In the 19th and early 20th century, several boat-building yards operated on the island, especially in Saint-Laurent-de-l'Île-d'Orléans. Together with the thriving fishing industry of that era, it gave the Island of Orleans a maritime character.
The Island of Orleans retained its traditional rural way of life until 1935, when construction was completed on the Pont de l'Île bridge, allowing much more traffic. The crossing connects to the Chemin Royal, which was set to music in 1975 by francophone singer Félix Leclerc, in his song "Le Tour de L'île." In spite of this, the island has maintained its pastoral image and historic character, with more than 600 buildings classified or recognized as heritage property. In 1990, the entire island was designated a National Historic Site of Canada.

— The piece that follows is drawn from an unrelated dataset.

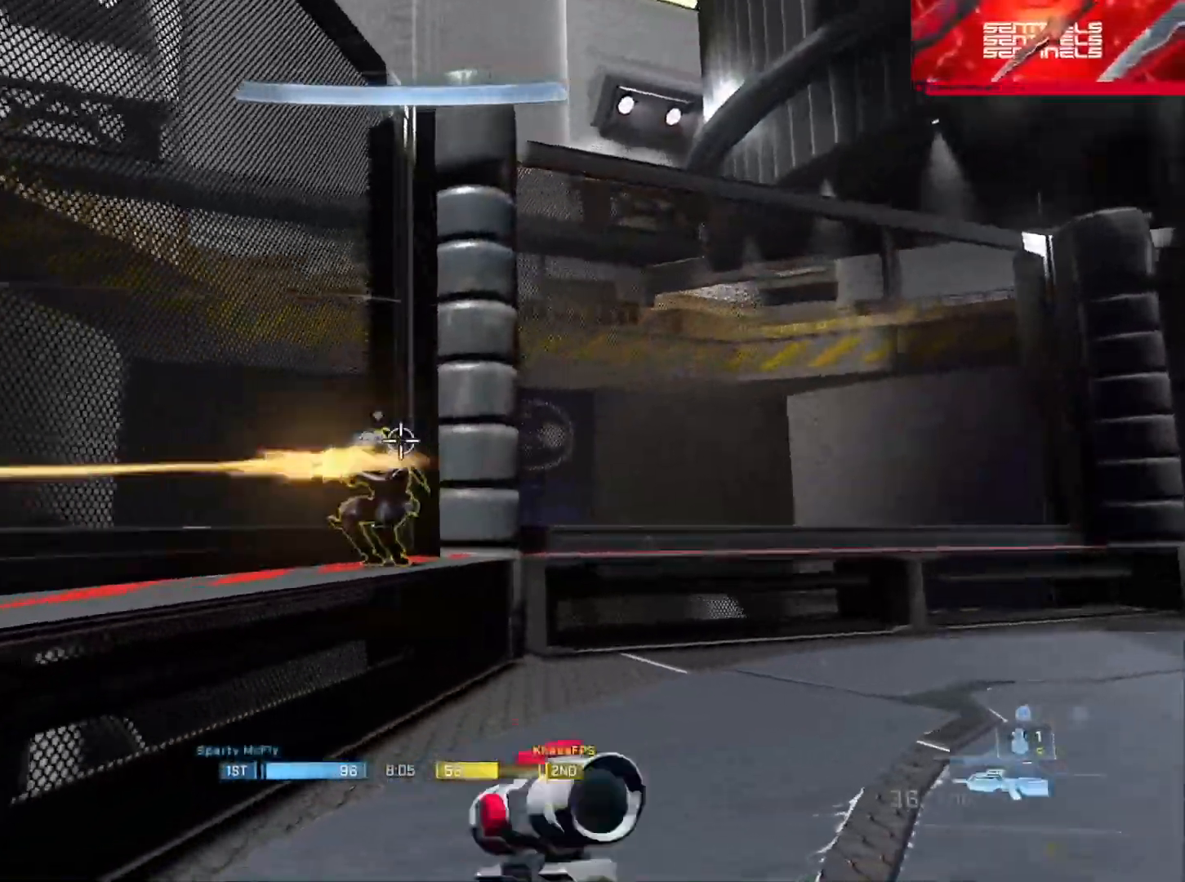
{"buttons": [], "left_stick": "up", "right_stick": "left", "events": [[17, "right_stick", "center"], [100, "left_stick", "up-right"], [300, "left_stick", "up"], [384, "right_stick", "up-left"], [501, "right_stick", "left"]]}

Today the island is a mix of suburban communities and farms. It is a popular destination for daytrippers and bicyclists.
Since the days of the first French settlers, agriculture has been the main economic activity. The island, known as the "Garden of Quebec", is still an essentially rural place famous locally for its produce, especially strawberries, apples, potatoes and wineries. Sugar maple stands produce maple syrup and other products.
While the old trades of fishing and boat building have been abandoned, the island's rich cultural heritage and pastoral scenery has led to a flourishing tourism industry. It attracts more than 600,000 visitors each year. Numerous bed-and-breakfast inns, regional cuisine restaurants, roadside fruit stands, art galleries and craft shops also attract visitors.